Friday, August 24, 2007

Minsky Moment

In Time of Tumult,
Obscure Economist
Gains Currency
Mr. Minsky Long Argued
Markets Were Crisis Prone;
His 'Moment' Has Arrived
August 18, 2007; Page A1
The recent market turmoil is rocking investors around the globe. But it is raising the stock of one person: a little-known economist whose views have suddenly become very popular.

Hyman Minsky, who died more than a decade ago, spent much of his career advancing the idea that financial systems are inherently susceptible to bouts of speculation that, if they last long enough, end in crises. At a time when many economists were coming to believe in the efficiency of markets, Mr. Minsky was considered somewhat of a radical for his stress on their tendency toward excess and upheaval.


Hyman Minsky
"The Financial Instability Hypothesis" by Hyman P. Minsky, May 1992
"The Plankton Theory Meets Minsky" by Paul McCulley, March 2007
"Capitalism's Beast of Burden" by Paul McCulley, January 2001
Today, his views are reverberating from New York to Hong Kong as economists and traders try to understand what's happening in the markets. The Levy Economics Institute of Bard College, where Mr. Minsky worked for the last six years of his life, is planning to reprint two books by the economist -- one on John Maynard Keynes, the other on unstable economies. The latter book was being offered on the Internet for thousands of dollars.

Christopher Wood, a widely read Hong Kong-based analyst for CLSA Group, told his clients that recent cash injections by central banks designed "to prevent, or at least delay, a 'Minsky moment,' is evidence of market failure."

Exercise details
Copy word for word the passage of the Hyman Minsky article that begins with "Friday, August 24, 2007" and ends with "become very popular.".

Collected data
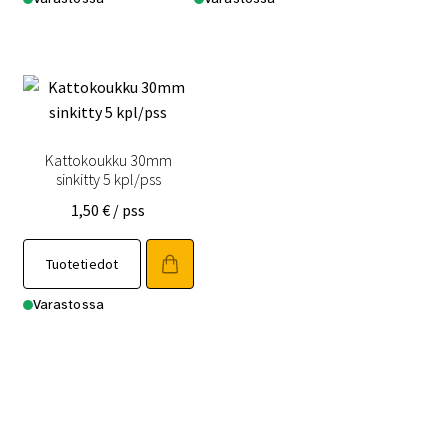
Kattokoukku 30mm
sinkitty 5 kpl/pss
1,50
€
/ pss
Tuotetiedot
Varastossa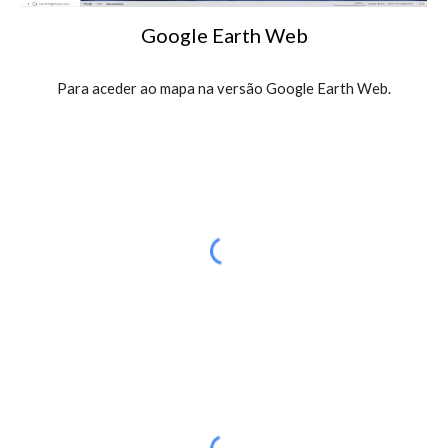
Google Earth Web
Para aceder ao mapa na versão Google Earth Web.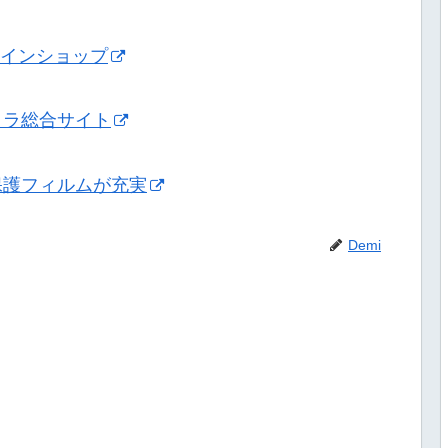
ンラインショップ
メラ総合サイト
保護フィルムが充実
Demi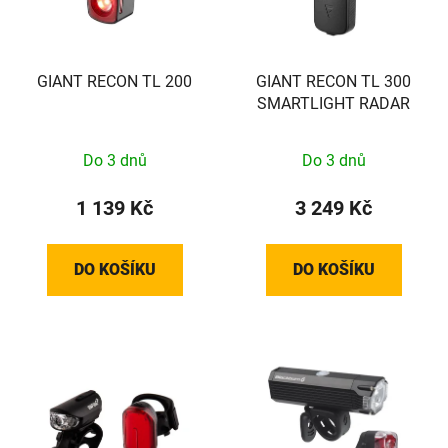
GIANT RECON TL 200
GIANT RECON TL 300
SMARTLIGHT RADAR
Do 3 dnů
Do 3 dnů
1 139 Kč
3 249 Kč
DO KOŠÍKU
DO KOŠÍKU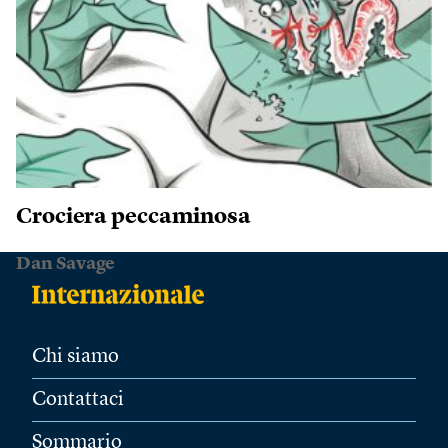
Crociera peccaminosa
Dan Savage
Chi siamo
Contattaci
Sommario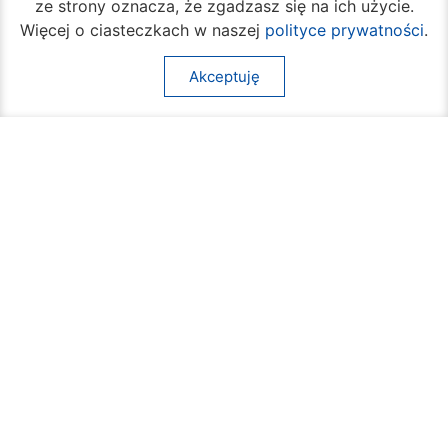
ze strony oznacza, że zgadzasz się na ich użycie.
Więcej o ciasteczkach w naszej
polityce prywatności
.
Akceptuję
Rozpoczął się turniej siatkówki plażowej na
Borkach
07 sierpnia 2026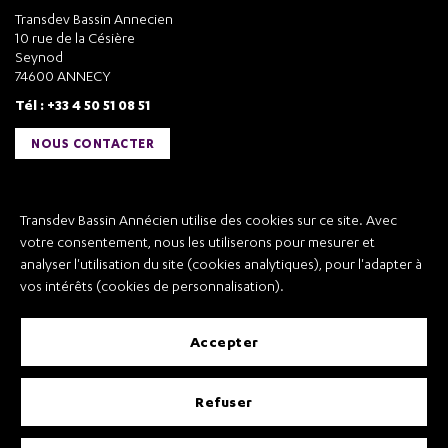
Transdev Bassin Annecien
10 rue de la Césière
Seynod
74600 ANNECY
Tél : +33 4 50 51 08 51
NOUS CONTACTER
Liens utiles
Transdev Bassin Annécien utilise des cookies sur ce site. Avec
Transdev Bassin Annécien
votre consentement, nous les utiliserons pour mesurer et
Recrutement
analyser l'utilisation du site (cookies analytiques), pour l'adapter à
vos intérêts (cookies de personnalisation).
accepter
Mentions légales
refuser
Conditions Générales de Vente et Transport
Conditions Générales d’Utilisation
Règlement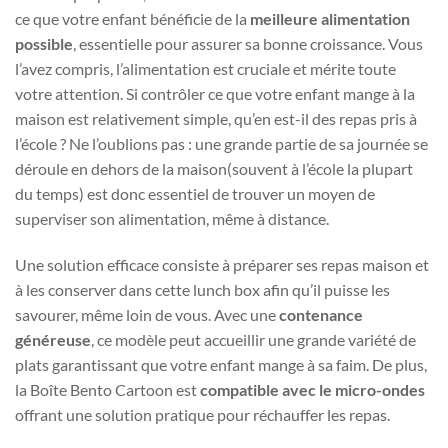
ce que votre enfant bénéficie de la
meilleure alimentation
possible
, essentielle pour assurer sa bonne croissance. Vous
l’avez compris, l’alimentation est cruciale et mérite toute
votre attention. Si contrôler ce que votre enfant mange à la
maison est relativement simple, qu’en est-il des repas pris à
l’école ? Ne l’oublions pas : une grande partie de sa journée se
déroule en dehors de la maison(souvent à l’école la plupart
du temps) est donc essentiel de trouver un moyen de
superviser son alimentation, même à distance.
Une solution efficace consiste à préparer ses repas maison et
à les conserver dans cette lunch box afin qu’il puisse les
savourer, même loin de vous. Avec une
contenance
généreuse
, ce modèle peut accueillir une grande variété de
plats garantissant que votre enfant mange à sa faim. De plus,
la Boîte Bento Cartoon est
compatible avec le micro-ondes
offrant une solution pratique pour réchauffer les repas.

Answer area
Friday, August 24, 2007

Minsky Moment

In Time of Tumult,
Obscure Economist
Gains Currency
Mr. Minsky Long Argued
Markets Were Crisis Prone;
His 'Moment' Has Arrived
August 18, 2007; Page A1
The recent market turmoil is rocking investors around the globe. But it is raising the stock of one person: a little-known economist whose views have suddenly become very popular.